"I shall now, in a rambling way," continues Mr. Blackwood, "state anything that has occurred to me, and I shall make no apology for offering you my crude remarks; only you will suppose me to be speaking to you, and telling you such and such things strike me so and so, that I may be quite wrong," &c., &c.
And then he proceeds to say,—
"The character of the Yankees (Chapter I.) is too didactic, though excellent anywhere else than in the commencement of a novel."
Here, too, he was right. I threw the whole chapter aside in rewriting the book as it now stands, and sent the substance to Campbell's "New Monthly," where it appeared forthwith.
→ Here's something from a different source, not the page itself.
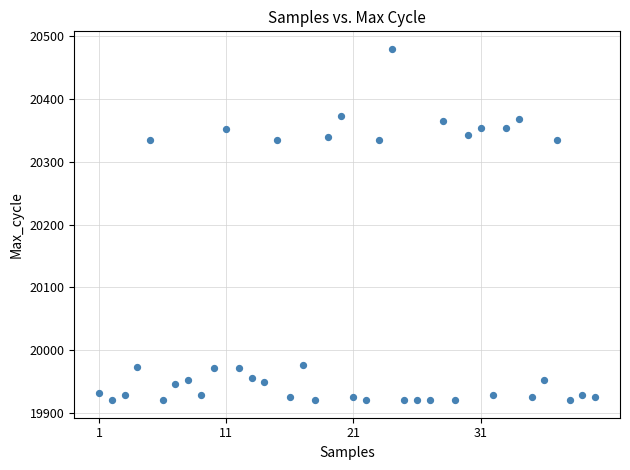

What is the range of X values (max minus min)?

39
After frankly stating a number of well-founded objections, and suggesting two or three important changes in the plot, he finishes after the following fashion: allow me to commend it to all who find themselves obliged to "give the mitten," or to snub a respectable aspirant. By so doing, they may keep life in him, if nothing more:—
"I have said a good deal more than I intended to, as to what things have struck me as defects in your work. Its excellences I need not take up your time with dwelling upon. With all the power, interest, and originality, I regret most exceedingly, that, in its present state, I would most earnestly advise you not to publish. It would be doing yourself the greatest injustice. I feel perfectly confident, however, that, with such materials as these, you could make a glorious book, if you would set about it again in the proper way. I do not think it would cost you much trouble, provided that the thing were to strike you."
By way of postscript, he adds,—
"I received your parcel, with No. 3 of the American Writers, and the critique on Cadell's American work. Are you not giving us too much of the Vitæ Virûm Obscurorum? There is a danger of palling the public with too much even of a very good thing. This, too, terrifies me at the length of your critique, as we have had so many American articles lately. It is, in fact, as you say, a work, not an article. However, we shall see what can be done."
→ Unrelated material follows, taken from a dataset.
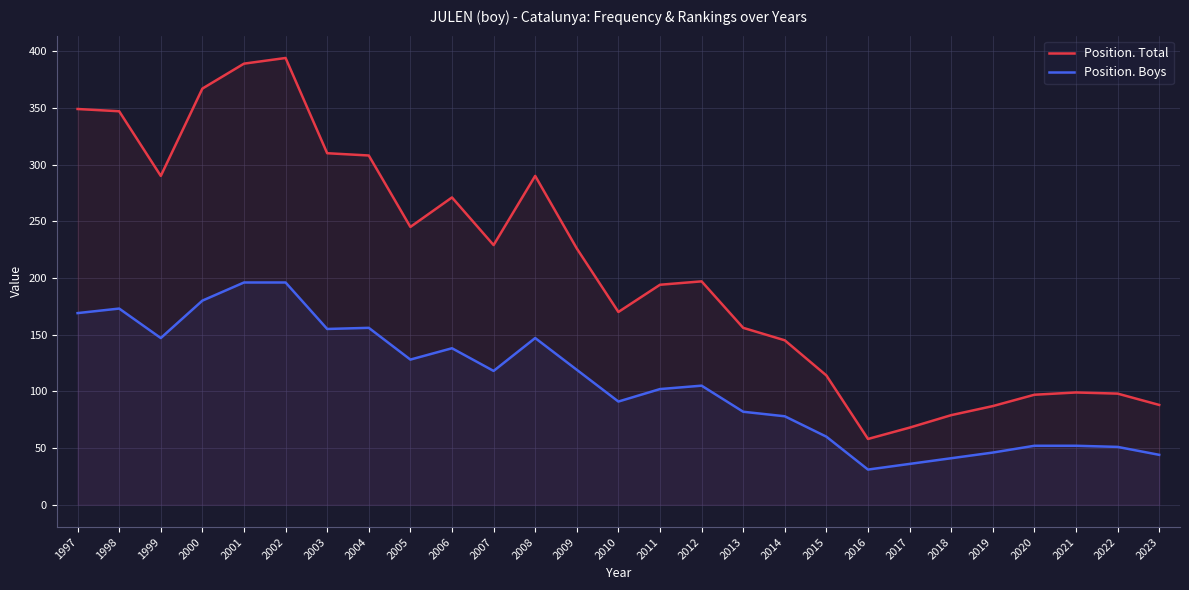

True or false: Position. Boys has a value of 34 at 2013.

False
The critique here referred to was a review of a book entitled "Summary View of America," and published by Cadell, who was also the London publisher for Blackwood. It was full of dangerous, though somewhat plausible errors, and mischievous, though perhaps unintentional, misrepresentations of our whole political and social system. I did not spare the book, nor the author, nor the publisher; and notwithstanding the great length of the paper, which grew up of itself, as I read the work with pen in hand, into most unreasonable proportions, though divided into brief paragraphs, it appeared, nevertheless, in the next following month, as a leader, with a note from "C. N.," which has already been given in the sketch of Bentham.
Meanwhile this indefatigable purveyor, who knew I was engaged upon "Brother Jonathan," recasting and rewriting the whole,—not for the second time, but for the twentieth time, I verily believe,—and that I was beginning to write for other journals upon American affairs, wanted me to furnish an occasional paper for the "Noctes Ambrosianæ," to be incorporated, warp and woof, into the dialogues which appeared month after month and year after year; up to the death of poor Wilson in 1853, and were afterward embodied in a book by Dr. R. Shelton Mackenzie, and republished here.